> [AUFGABENDETAILS]:
Kannst du die folgenden Einträge neu schreiben und dabei „Further Reading“ durch „Recommended Reading“ ersetzen, ohne sonst etwas zu ändern? Lass die Bilder in der Antwort weg.

[Gespeicherte Einträge]
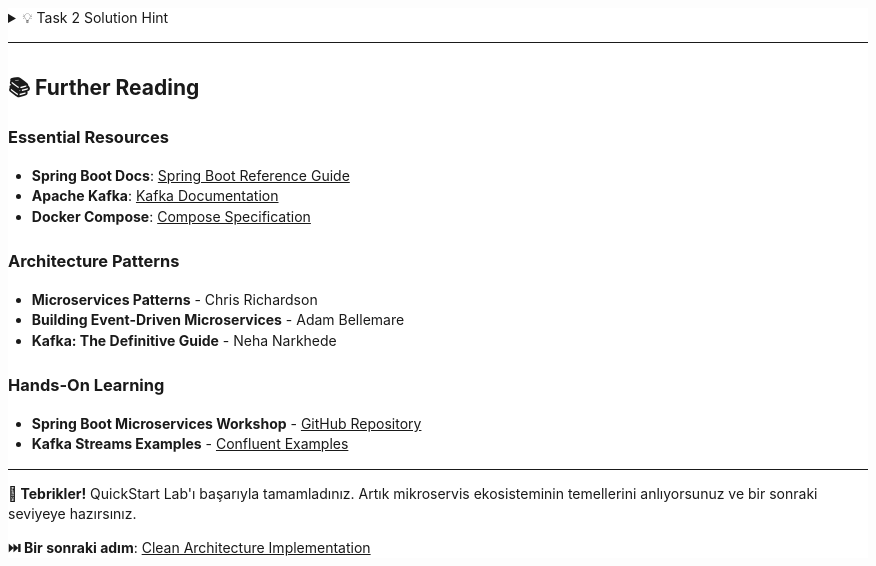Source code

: <details><summary>💡 Task 2 Solution Hint</summary></details>

---

## 📚 Further Reading

### Essential Resources

- **Spring Boot Docs**: [Spring Boot Reference Guide](https://docs.spring.io/spring-boot/docs/current/reference/html/)
- **Apache Kafka**: [Kafka Documentation](https://kafka.apache.org/documentation/)
- **Docker Compose**: [Compose Specification](https://compose-spec.io/)

### Architecture Patterns

- **Microservices Patterns** - Chris Richardson
- **Building Event-Driven Microservices** - Adam Bellemare
- **Kafka: The Definitive Guide** - Neha Narkhede

### Hands-On Learning

- **Spring Boot Microservices Workshop** - [GitHub Repository](https://github.com/spring-projects/spring-petclinic-microservices)
- **Kafka Streams Examples** - [Confluent Examples](https://github.com/confluentinc/kafka-streams-examples)

---

**🎉 Tebrikler!** QuickStart Lab'ı başarıyla tamamladınız. Artık mikroservis ekosisteminin temellerini anlıyorsunuz ve bir sonraki seviyeye hazırsınız.

**⏭️ Bir sonraki adım**: [Clean Architecture Implementation](../02-clean-architecture/README.md)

> [ANTWORT ZUR AUFGABE]:
Source code

: <details><summary>💡 Task 2 Solution Hint</summary></details>

---

## 📚 Recommended Reading

### Essential Resources

- **Spring Boot Docs**: [Spring Boot Reference Guide](https://docs.spring.io/spring-boot/docs/current/reference/html/)
- **Apache Kafka**: [Kafka Documentation](https://kafka.apache.org/documentation/)
- **Docker Compose**: [Compose Specification](https://compose-spec.io/)

### Architecture Patterns

- **Microservices Patterns** - Chris Richardson
- **Building Event-Driven Microservices** - Adam Bellemare
- **Kafka: The Definitive Guide** - Neha Narkhede

### Hands-On Learning

- **Spring Boot Microservices Workshop** - [GitHub Repository](https://github.com/spring-projects/spring-petclinic-microservices)
- **Kafka Streams Examples** - [Confluent Examples](https://github.com/confluentinc/kafka-streams-examples)

---

**🎉 Tebrikler!** QuickStart Lab'ı başarıyla tamamladınız. Artık mikroservis ekosisteminin temellerini anlıyorsunuz ve bir sonraki seviyeye hazırsınız.

**⏭️ Bir sonraki adım**: [Clean Architecture Implementation](../02-clean-architecture/README.md)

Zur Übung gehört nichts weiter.